La sonrisa del joven desapareció. Parpadeó, observando los protectores electrónicos de doscientos dólares de Richard, y luego bajó la mirada, como buscando bostas de vaca.

Aunque la entrada de Richard en la Wikipedia había estado tranquila últimamente, en el pasado había estado repleta de guerras de correcciones entre gentes misteriosas, conocidas solo por sus IP, que parecían querer recalcar aspectos de su vida que ahora le parecían, aunque técnicamente fueran ciertas, completamente ajenas. Por fortuna todo eso había sucedido después de que su padre enfermara demasiado como para poder manejar un ratón, pero eso no detenía a los Forthrast más jóvenes.

Richard se dio media vuelta y empezó a desandar lo andado. Las escopetas no le hacían demasiada gracia. Quedaban relegadas al fondo de la línea de tiro. Un poco más cerca, junto a un puñado de todoterrenos mal aparcados, niños de ocho y diez años, rodeados de adultos vigilantes, descargaban sus fusiles de calibre 22.

Directamente delante de Richard había un grupo de cinco hombres de unos veinte años o poco más, rodeados por un par de quinceañeros aspirantes. El centro de atención era un rifle de asalto, de esos que llamaban arma negra, estilo militar, sin culata de madera, ni camuflaje, ninguna pretensión de que se utilizara para cazar. El propietario era Lens, sobrino segundo de Richard, que actualmente estudiaba entomología en la Universidad de Minnesota. Las manos enrojecidas por el viento de Len sostenían un cargador de treinta balas vacío. Richard, dando un respingo cada vez que sonaba un disparo tras él, lo vio meter tres cartuchos en la parte superior del cargador y luego ofrecérselo al joven que ahora mismo tenía el rifle. Luego se colocó detrás del joven y le habló pacientemente mientras encajaba el cargador, liberaba el cerrojo y quitaba el seguro.
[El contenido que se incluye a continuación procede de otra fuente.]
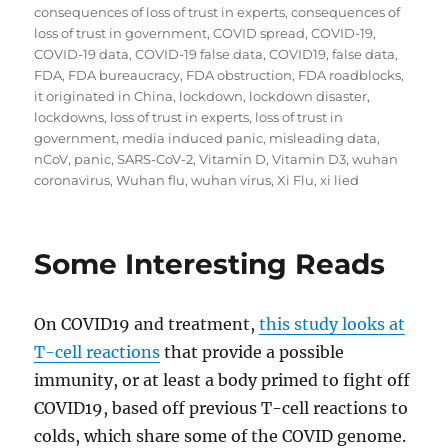
consequences of loss of trust in experts
,
consequences of
loss of trust in government
,
COVID spread
,
COVID-19
,
COVID-19 data
,
COVID-19 false data
,
COVID19
,
false data
,
FDA
,
FDA bureaucracy
,
FDA obstruction
,
FDA roadblocks
,
it originated in China
,
lockdown
,
lockdown disaster
,
lockdowns
,
loss of trust in experts
,
loss of trust in
government
,
media induced panic
,
misleading data
,
nCoV
,
panic
,
SARS-CoV-2
,
Vitamin D
,
Vitamin D3
,
wuhan
coronavirus
,
Wuhan flu
,
wuhan virus
,
Xi Flu
,
xi lied
Some Interesting Reads
On COVID19 and treatment,
this study looks at
T-cell reactions
that provide a possible
immunity, or at least a body primed to fight off
COVID19, based off previous T-cell reactions to
colds, which share some of the COVID genome.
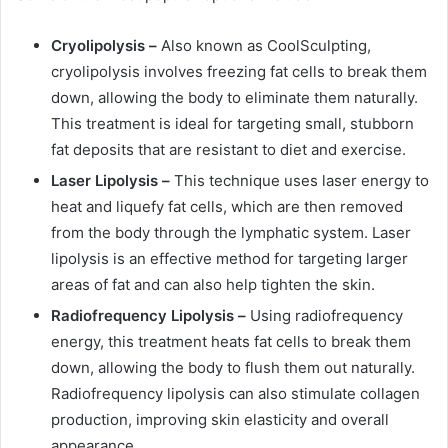
Cryolipolysis –
Also known as CoolSculpting,
cryolipolysis involves freezing fat cells to break them
down, allowing the body to eliminate them naturally.
This treatment is ideal for targeting small, stubborn
fat deposits that are resistant to diet and exercise.
Laser Lipolysis –
This technique uses laser energy to
heat and liquefy fat cells, which are then removed
from the body through the lymphatic system. Laser
lipolysis is an effective method for targeting larger
areas of fat and can also help tighten the skin.
Radiofrequency Lipolysis –
Using radiofrequency
energy, this treatment heats fat cells to break them
down, allowing the body to flush them out naturally.
Radiofrequency lipolysis can also stimulate collagen
production, improving skin elasticity and overall
appearance.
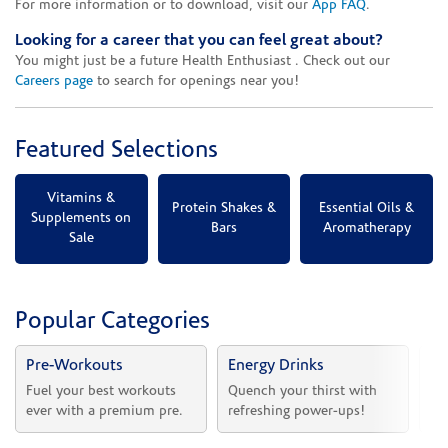
For more information or to download, visit our
App FAQ
.
Looking for a career that you can feel great about?
You might just be a future Health Enthusiast . Check out our
Careers page
to search for openings near you!
Featured Selections
Vitamins &
Protein Shakes &
Essential Oils &
Supplements on
Bars
Aromatherapy
Sale
Popular Categories
Pre-Workouts
Energy Drinks
Vi
Fuel your best workouts 
Quench your thirst with 
Sh
ever with a premium pre.
refreshing power-ups!
he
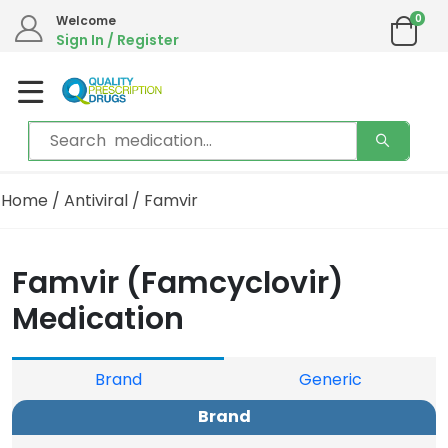
0
Welcome
Sign In / Register
Home
/
Antiviral
/ Famvir
Famvir (Famcyclovir)
Medication
Brand
Generic
Brand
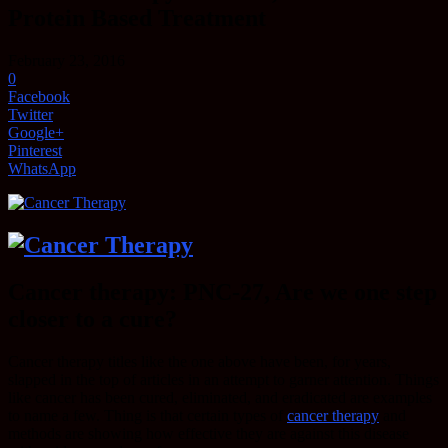
Protein Based Treatment
February 23, 2016
0
Facebook
Twitter
Google+
Pinterest
WhatsApp
Cancer therapy: PNC-27, Are we one step
closer to a cure?
Cancer therapy titles like the one above have been, for years,
slapped in the top of articles in an attempt to garner attention. Things
like cancer has been cured, eliminated, and eradicated are examples
to name a few. Thing is that certain types of
cancer therapy
and
methods are showing how effective they are against this disease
Richard se alejó de ellos dando un amplio rodeo y se encontró con un grupo de hombres mayores, algunos relajándose en sillas plegables de tela de camuflaje, otros disparando viejos rifles de caza. Le gustó más este ambiente, pero notó (y quizás era un recelo exagerado por su parte) que se sentían un poco aliviados cuando continuó su camino.

Solo venía a la reunión cada dos o tres años. La edad y las circunstancias le habían permitido el lujo de ser el genealogista de la familia. Era el compilador de aquellos árboles familiares que las madres desplegaban en los todoterrenos. Si pudiera llamar su atención durante unos pocos minutos, reunirlos y contarles historias de los hombres que habían poseído, disparado y limpiado algunas de las armas que ladraban ahora en la verja (no las Glocks ni los rifles negros, naturalmente, sino los revólveres de acción simple, los 1911, los pulidos 30-30 de acción de palanca) les haría comprender que aunque lo que había hecho no encajara con su idea de lo que estaba bien, era más fiel a las antiguas costumbres de la familia que la forma en que ellos vivían.